• _Excerpt provided_
****

NEW DELHI -- India is keen to step up engagement with the Association of Southeast Asian Nations amid concerns that a free trade agreement in goods is not being fully utilized and commerce has stagnated.
The FTA was signed in 2009. In the year ending in March, bilateral trade was $76.6 billion, up $44 billion in five years.
Trade saw average growth of 22% per annum in the decade up to 2012 but then levelled off. According to the Indian government, utilization of the FTA has only been about 17% of the potential.
The main reason for under-utilization is that Indian exporters -- mostly small and medium enterprises -- "are not educated enough to know how to take advantage of the FTAs," Ravi Capoor, joint secretary at the commerce ministry, said on Tuesday at an event co-organized by the Confederation of Indian Industry in the run-up to the three-day ASEAN-India summit starting on Nov. 21 in Malaysia.
Analysts note that India-ASEAN trade is Singapore centric at present and needs to be expanded in the bloc. Nearly 45% of ASEAN trade is with the U.S., Japan, the European Union and South Korea, said Ajit Ranade, chief economist at the Aditya Birla Group.
According to Anil Wadhwa, secretary (East) at the foreign ministry, connectivity and trade infrastructure are key to boosting economic relations with ASEAN.
Singapore is India's largest investment partner in ASEAN, and Wadhwa noted its strong record on transport and innovation.
"Malaysia and Thailand are good in logistics and other sectors," he added, calling for more collaboration.
Among Indian companies interested in Southeast Asia, Dabur India is looking for an acquisition in the region to develop a pan-ASEAN presence in consumer goods.
Analysts believe the India-ASEAN partnership should be viewed in the context of the emerging regional trade architecture. This includes the U.S.-led Trans-Pacific Partnership involving 12 Pacific Rim countries, and the Regional Comprehensive Economic Partnership with all 10 ASEAN members plus six existing FTA partners: Australia, China, India, Japan, New Zealand and South Korea.
ASEAN comprises Brunei, Cambodia, Indonesia, Laos, Malaysia, Myanmar, the Philippines, Singapore, Thailand and Vietnam.
Capoor notes that 44% of U.S. exports are to TPP countries, and that RCEP has half the world's population and 40% of its trade.

****

• _Provided data_
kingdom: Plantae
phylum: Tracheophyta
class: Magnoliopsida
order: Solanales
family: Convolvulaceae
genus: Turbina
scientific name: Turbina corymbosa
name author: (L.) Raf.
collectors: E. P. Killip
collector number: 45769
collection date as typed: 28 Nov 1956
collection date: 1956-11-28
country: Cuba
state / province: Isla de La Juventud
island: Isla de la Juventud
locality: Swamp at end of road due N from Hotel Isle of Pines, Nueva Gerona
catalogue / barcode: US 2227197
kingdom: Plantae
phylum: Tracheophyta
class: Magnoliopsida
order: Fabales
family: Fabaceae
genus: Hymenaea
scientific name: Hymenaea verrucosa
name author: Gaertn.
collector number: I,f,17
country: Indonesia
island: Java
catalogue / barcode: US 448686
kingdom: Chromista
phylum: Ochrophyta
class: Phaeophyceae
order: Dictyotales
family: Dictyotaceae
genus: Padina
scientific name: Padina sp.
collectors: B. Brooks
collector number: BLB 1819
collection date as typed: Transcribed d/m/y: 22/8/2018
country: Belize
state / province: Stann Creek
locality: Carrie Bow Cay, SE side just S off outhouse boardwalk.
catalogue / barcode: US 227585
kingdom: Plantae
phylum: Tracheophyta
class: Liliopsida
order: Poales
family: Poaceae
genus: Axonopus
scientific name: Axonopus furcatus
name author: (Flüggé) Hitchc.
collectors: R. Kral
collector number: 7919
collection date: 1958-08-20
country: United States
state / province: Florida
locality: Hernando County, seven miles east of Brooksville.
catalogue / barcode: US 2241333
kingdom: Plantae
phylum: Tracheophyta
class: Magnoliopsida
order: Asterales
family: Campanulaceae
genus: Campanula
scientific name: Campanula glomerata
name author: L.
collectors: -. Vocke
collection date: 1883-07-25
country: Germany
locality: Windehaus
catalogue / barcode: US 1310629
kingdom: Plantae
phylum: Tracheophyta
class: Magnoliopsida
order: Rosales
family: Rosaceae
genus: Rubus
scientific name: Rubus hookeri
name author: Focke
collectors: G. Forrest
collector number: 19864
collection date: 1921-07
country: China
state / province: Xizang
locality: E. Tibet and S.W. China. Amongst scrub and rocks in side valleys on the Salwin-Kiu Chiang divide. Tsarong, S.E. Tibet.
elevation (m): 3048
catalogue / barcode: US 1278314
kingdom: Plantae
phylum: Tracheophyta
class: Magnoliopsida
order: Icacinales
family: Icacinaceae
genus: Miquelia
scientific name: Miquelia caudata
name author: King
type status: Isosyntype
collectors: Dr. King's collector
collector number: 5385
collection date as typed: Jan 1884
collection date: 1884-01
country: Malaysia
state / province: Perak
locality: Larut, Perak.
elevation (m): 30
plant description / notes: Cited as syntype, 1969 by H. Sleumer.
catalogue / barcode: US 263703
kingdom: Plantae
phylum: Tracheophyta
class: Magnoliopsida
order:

****

• _Work instructions_
- a) Reproduce the passage of the article on India-ASEAN trade from "Analysts believe the" up to and including "of its trade.", swapping "Pacific Rim" for "Asia-Pacific".
- b) According to the Indian government, as reported in the article on India-ASEAN trade, what share of the free trade agreement's potential has been utilized?

• _Task responses_
- a)
Analysts believe the India-ASEAN partnership should be viewed in the context of the emerging regional trade architecture. This includes the U.S.-led Trans-Pacific Partnership involving 12 Asia-Pacific countries, and the Regional Comprehensive Economic Partnership with all 10 ASEAN members plus six existing FTA partners: Australia, China, India, Japan, New Zealand and South Korea.
ASEAN comprises Brunei, Cambodia, Indonesia, Laos, Malaysia, Myanmar, the Philippines, Singapore, Thailand and Vietnam.
Capoor notes that 44% of U.S. exports are to TPP countries, and that RCEP has half the world's population and 40% of its trade.

- b) About 17%.